CL : On faisait AnimeLand, et tout le monde voulait savoir où se procurer les dessin animés dont on parlait. À l’époque, Manga Entertainment arrosait le marché de K7 en anglais. On s’est donc dit, on va les importer. Et comme une association n’est pas la meilleure structure pour s’occuper de cela, on a créé une société avec Grégoire PARCOLLET. On a commencé à les vendre et on a monté comme cela un réseau. On s’est ensuite décidé à en éditer en français. Je suis donc allé au MIP (Marché International des Programmes) pour faire des achats. Bien sûr, ce n’est pas évident, à 21 ans, de faire des achats de droits, mais on a acheté Lemnear, et cela s’est bien passé. À cette époque j’étais encore étudiant, en première année. Grégoire PARCOLLET assumait la technique, Eric BROUTTA s’occupait des ventes, et j’assumais tout le reste. Pour Lemnear, j’ai fait un tirage de 1.000 exemplaires, ça a marché progressivement, on doit en être aujourd’hui à près de 10.000. Le problème était qu’il n’y avait aucun réseau de distribution et un mépris affiché de la part des distributeurs de vidéo live, pareil pour les Fnac. Seuls les libraires de BD étaient conscients du potentiel. Un réseau spécialisé s’est constitué pour l’occasion afin de vendre de la vidéo à des gens qui n’en vendait habituellement pas.

AL : Au niveau des Japonais, comment cela se passait-il ?

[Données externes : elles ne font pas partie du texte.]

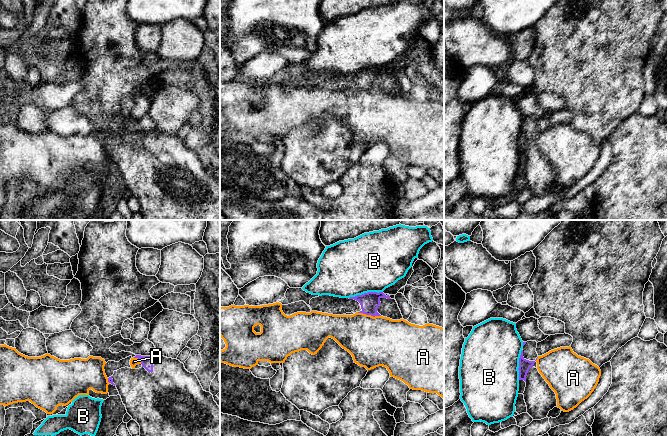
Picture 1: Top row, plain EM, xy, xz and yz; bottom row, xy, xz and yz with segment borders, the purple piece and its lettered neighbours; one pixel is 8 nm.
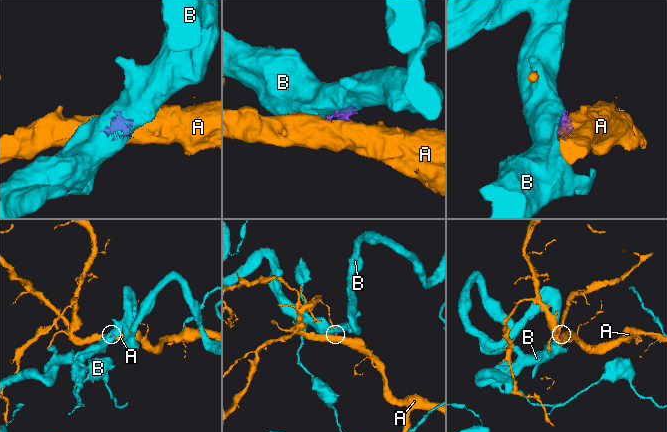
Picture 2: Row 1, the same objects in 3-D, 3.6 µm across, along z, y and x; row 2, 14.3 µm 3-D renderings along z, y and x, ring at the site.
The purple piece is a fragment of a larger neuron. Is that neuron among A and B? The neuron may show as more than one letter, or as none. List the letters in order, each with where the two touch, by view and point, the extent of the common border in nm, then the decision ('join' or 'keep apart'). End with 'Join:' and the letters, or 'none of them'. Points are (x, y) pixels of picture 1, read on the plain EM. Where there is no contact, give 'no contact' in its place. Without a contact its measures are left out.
A: meets purple in xz at (369, 90); contact 190 nm long; keep apart
B: meets purple in xz at (365, 69); contact 280 nm long; keep apart
Join: none of them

CL : Rencontrer des gens et monter un réseau en France, c’est une chose, rencontrer des maisons japonaises absolument pas ouvertes vers l’international pour leur acheter des droits c’en était une autre. Autre problème : la trésorerie. Une entreprise qui grandit doit rapidement trouver de la trésorerie. En gros, j’avais récupéré 25 000 F pour la capital de la société, et c’était tout. Sur ce on a fait un partenariat avec UCOR, qui assurait la commercialisation. Sur une année on a quand même sorti une soixantaine de K7 (en 1996 Ndlr).

AL : Partir d’ AnimeLand, cela s’est fait facilement ?

CL : AnimeLand est devenu une société, je faisais beaucoup de choses administratives, mais j’intervenais de moins en moins. J’ai perdu définitivement la fonction de directeur de la publication quand Tibor (CLERDOUET – Ndlr) est devenu gérant de la société. Ceci dit, j’ai toujours participé à AnimeLand même si c’était une fois tous les 6 mois. Au numéro 25 ou 26 je n’y était plus. J’étais très satisfait du passage pro, j’avais poussé dans ce sens, désirant toujours aller plus vite. De facto, ce passage était nécessaire, l’association ayant eu un contrôle fiscal et ils nous ont conseillé de se mettre en société. Cela dit, on avait déjà décidé de passer pro. Quoi qu’il en soit, je suis très content d’y avoir participé.